La censura dei benpensanti

Fonte: Paradoxa Forum

Il 9 settembre u.s. «la Repubblica» riportava una notizia, non poco inquietante: «Casa Pound e Forza Nuova scompaiono dai social proprio durante il dibattito sulla fiducia al governo Conte. Sono stati infatti cancellati da Facebook e Instagram i profili ufficiali dei due partiti e quelli di numerosi responsabili nazionali, locali e provinciali, compresi quelli degli eletti in alcune città italiane. Oscurate le pagine di Gianluca Iannone, Simone Di Stefano e Roberto Fiore. Spariti dagli schermi decine di account vicini alle due organizzazione di estrema destra. A cominciare dalla pagina principale, ‘Casa Pound Italia’, certificata da Fb con tanto di spunta blu: ha 280mila follower. Restano attivi invece i profili di Twitter».

**Scopo del compito**
Stabilisci se queste affermazioni concordano con il brano sulla censura dei benpensanti, rispondendo sì o no e citando le parole decisive del brano. 1. I profili di Twitter dei due partiti sono stati cancellati. 2. La pagina principale di Casa Pound aveva 280mila follower. 3. La notizia è stata riportata il 9 settembre.

**Informazioni estratte**
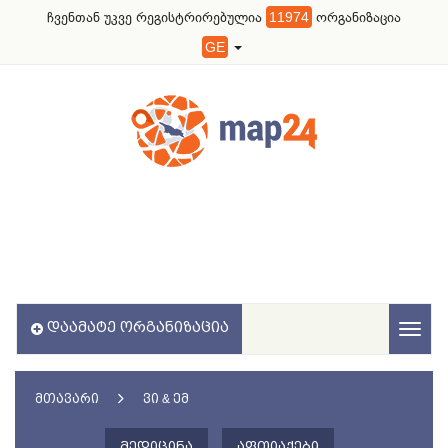
ჩვენთან უკვე რეგისტრირებულია
11974
ორგანიზაცია
GE
ᲓᲐᲐᲛᲐᲢᲔ ᲝᲠᲒᲐᲜᲘᲖᲐᲪᲘᲐ
Toggl
naviga
ᲛᲗᲐᲕᲐᲠᲘ
ᲕᲘ & ᲔᲛ
ᲛᲔᲓᲘᲪᲘᲜᲐ
ᲐᲤᲗᲘᲐᲥᲔᲑᲘ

**Soluzione del compito**
1. No: «Restano attivi invece i profili di Twitter».
2. Sì: «‘Casa Pound Italia’, certificata da Fb con tanto di spunta blu: ha 280mila follower».
3. Sì: «Il 9 settembre u.s. «la Repubblica» riportava una notizia».